- What you need to do -
1. In the essay on gossip, the Bloomsbury Group and Facebook, what subject was the writer's first degree in?
2. Transcribe the section of the essay on gossip, the Bloomsbury Group and Facebook starting at "Gossip, the Bloomsbury" and ending at "to my mind.".
3. Write the next part of the essay on gossip, the Bloomsbury Group and Facebook, picking up after its last line.
━━━━━ Exercise text
Gossip, the Bloomsbury Group and Facebook

Where I am is a gift: a community college and as such a place of learning and ideas. Sometimes. I work in an office in the library. Oh to go out of my office and face row upon row of books! The very area where I work is a perk of the job to my mind.

Last week I went to an English Lit class that is studying British literature. My first degree was in literature and they are studying one of my favorite periods, the modernists. It feels luxurious to spend time talking about 'A Room of One's Own'. The students in the class were insightful and wise, more so than we credit to twenty-somethings having. They drew parallels between the upheavals of the post WWI world with our world now.

'What would have Woolf thought about Facebook?' one student asked.
━━━━━━━━━━
━━━━━ Information
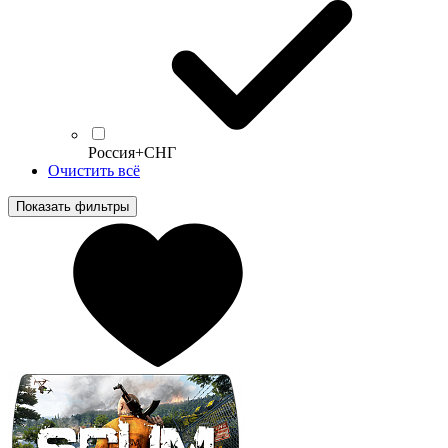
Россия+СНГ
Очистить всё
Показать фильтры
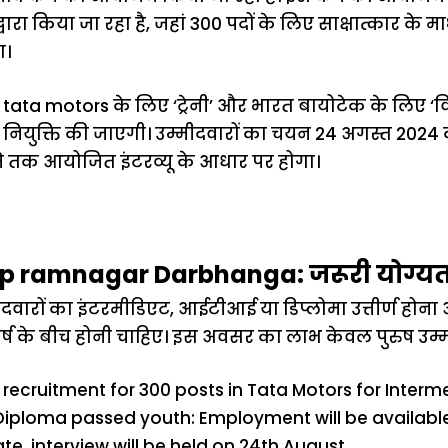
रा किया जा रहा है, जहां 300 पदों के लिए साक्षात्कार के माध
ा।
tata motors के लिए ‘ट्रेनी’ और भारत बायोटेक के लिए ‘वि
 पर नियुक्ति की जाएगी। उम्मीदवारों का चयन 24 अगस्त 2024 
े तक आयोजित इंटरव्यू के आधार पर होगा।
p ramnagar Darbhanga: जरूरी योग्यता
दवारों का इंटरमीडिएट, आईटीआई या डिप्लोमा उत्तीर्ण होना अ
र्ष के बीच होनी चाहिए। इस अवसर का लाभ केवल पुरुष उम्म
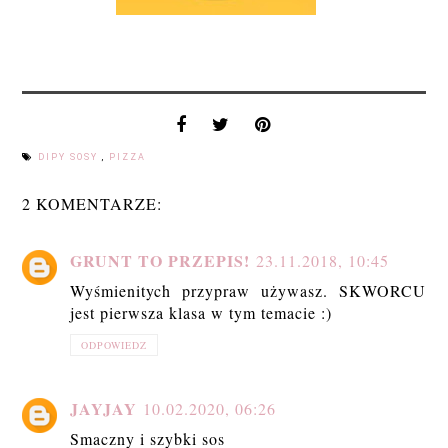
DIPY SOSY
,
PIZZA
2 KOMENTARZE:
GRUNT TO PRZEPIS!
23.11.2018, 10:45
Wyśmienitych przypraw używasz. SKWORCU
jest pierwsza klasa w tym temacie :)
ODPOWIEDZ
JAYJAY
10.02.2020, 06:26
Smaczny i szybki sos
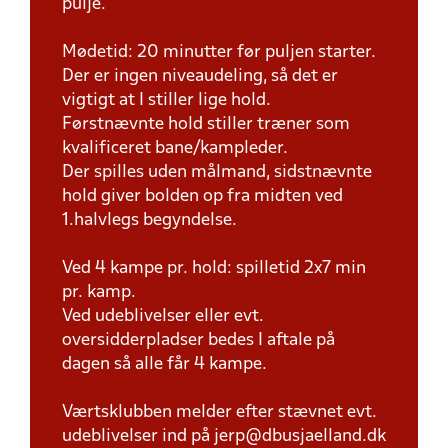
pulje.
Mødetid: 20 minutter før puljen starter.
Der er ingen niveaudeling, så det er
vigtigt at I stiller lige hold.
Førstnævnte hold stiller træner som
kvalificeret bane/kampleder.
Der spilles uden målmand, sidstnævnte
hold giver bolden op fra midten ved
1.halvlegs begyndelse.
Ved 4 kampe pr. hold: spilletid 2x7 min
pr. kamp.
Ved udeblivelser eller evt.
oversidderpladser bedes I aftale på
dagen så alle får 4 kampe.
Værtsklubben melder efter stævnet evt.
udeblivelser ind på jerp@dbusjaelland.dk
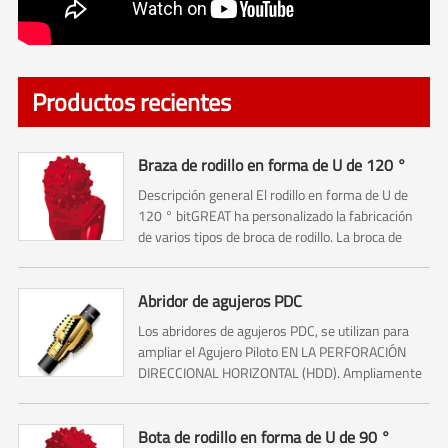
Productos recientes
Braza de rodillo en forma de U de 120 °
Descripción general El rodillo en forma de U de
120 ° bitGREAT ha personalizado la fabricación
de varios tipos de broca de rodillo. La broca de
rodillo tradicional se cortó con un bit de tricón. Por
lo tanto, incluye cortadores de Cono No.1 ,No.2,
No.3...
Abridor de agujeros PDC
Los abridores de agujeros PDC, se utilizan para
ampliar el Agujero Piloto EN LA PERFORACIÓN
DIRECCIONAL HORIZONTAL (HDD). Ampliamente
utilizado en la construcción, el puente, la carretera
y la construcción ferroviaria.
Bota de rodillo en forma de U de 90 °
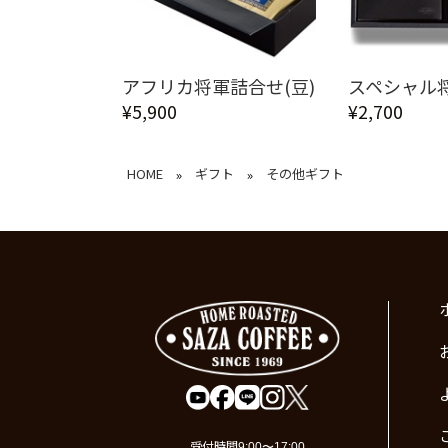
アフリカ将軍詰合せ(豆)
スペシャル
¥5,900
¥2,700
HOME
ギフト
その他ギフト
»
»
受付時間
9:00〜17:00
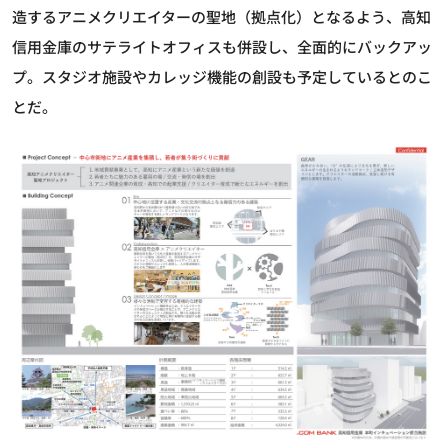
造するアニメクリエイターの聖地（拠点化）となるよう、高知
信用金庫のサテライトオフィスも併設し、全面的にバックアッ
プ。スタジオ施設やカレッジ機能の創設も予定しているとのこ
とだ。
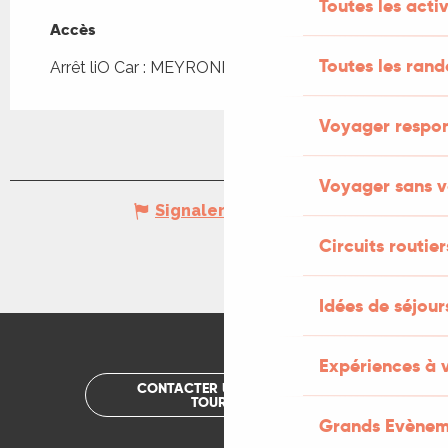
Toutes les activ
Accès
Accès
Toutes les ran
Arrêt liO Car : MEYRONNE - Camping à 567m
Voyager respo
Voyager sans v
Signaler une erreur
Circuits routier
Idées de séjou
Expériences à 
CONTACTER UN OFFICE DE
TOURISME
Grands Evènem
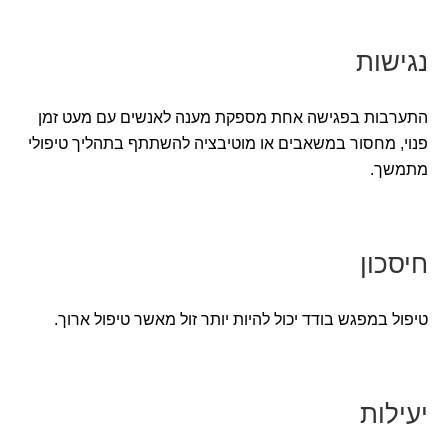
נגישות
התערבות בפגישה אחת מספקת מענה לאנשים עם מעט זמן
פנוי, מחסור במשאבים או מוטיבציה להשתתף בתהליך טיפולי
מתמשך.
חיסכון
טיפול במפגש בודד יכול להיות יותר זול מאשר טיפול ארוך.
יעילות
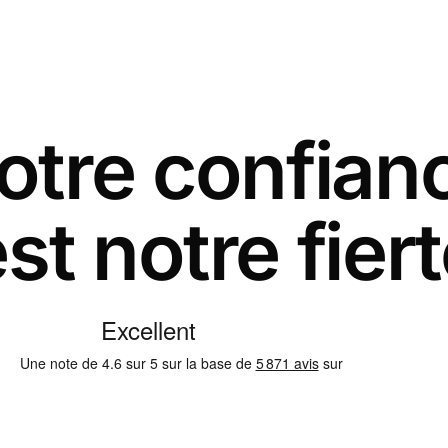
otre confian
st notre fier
━━━━━━━━━━
- Answers given -
1. Literature.

2.
Gossip, the Bloomsbury Group and Facebook

Where I am is a gift: a community college and as such a place of learning and ideas. Sometimes. I work in an office in the library. Oh to go out of my office and face row upon row of books! The very area where I work is a perk of the job to my mind.

3.
What a great question and one to which I have given great thought.  I think that there has to be two elements to consider. First, Woolf was part of the Bloomsbury group - a group of artists, thinkers, socialites from the middle to upper classes. They were sophisticated, but they were also gossips. So from that aspect, Woolf perhaps would be intrigued by Facebook both as a gossip and a writer who loved characters. However, Woolf's insistence that women carve out their own space is a little at odds with the nature of social networking. You may think that in this universe, you have autonomy but I don't think that is really true. I am surprised at how little control I have over space  online, especially within the realms of Twitter and Facebook. Words are turned against you, pictures become the subject of other people's conversations.

Social networking has a dark side, as we all know - or do we? The internet has become a god like thing, omniscient, indestructible. Like the Old Testament creator, it can be jealous, hateful and legion in its intolerance as well as an important vehicle for spreading love and change. I think that Woolf would be both intrigued and revolted.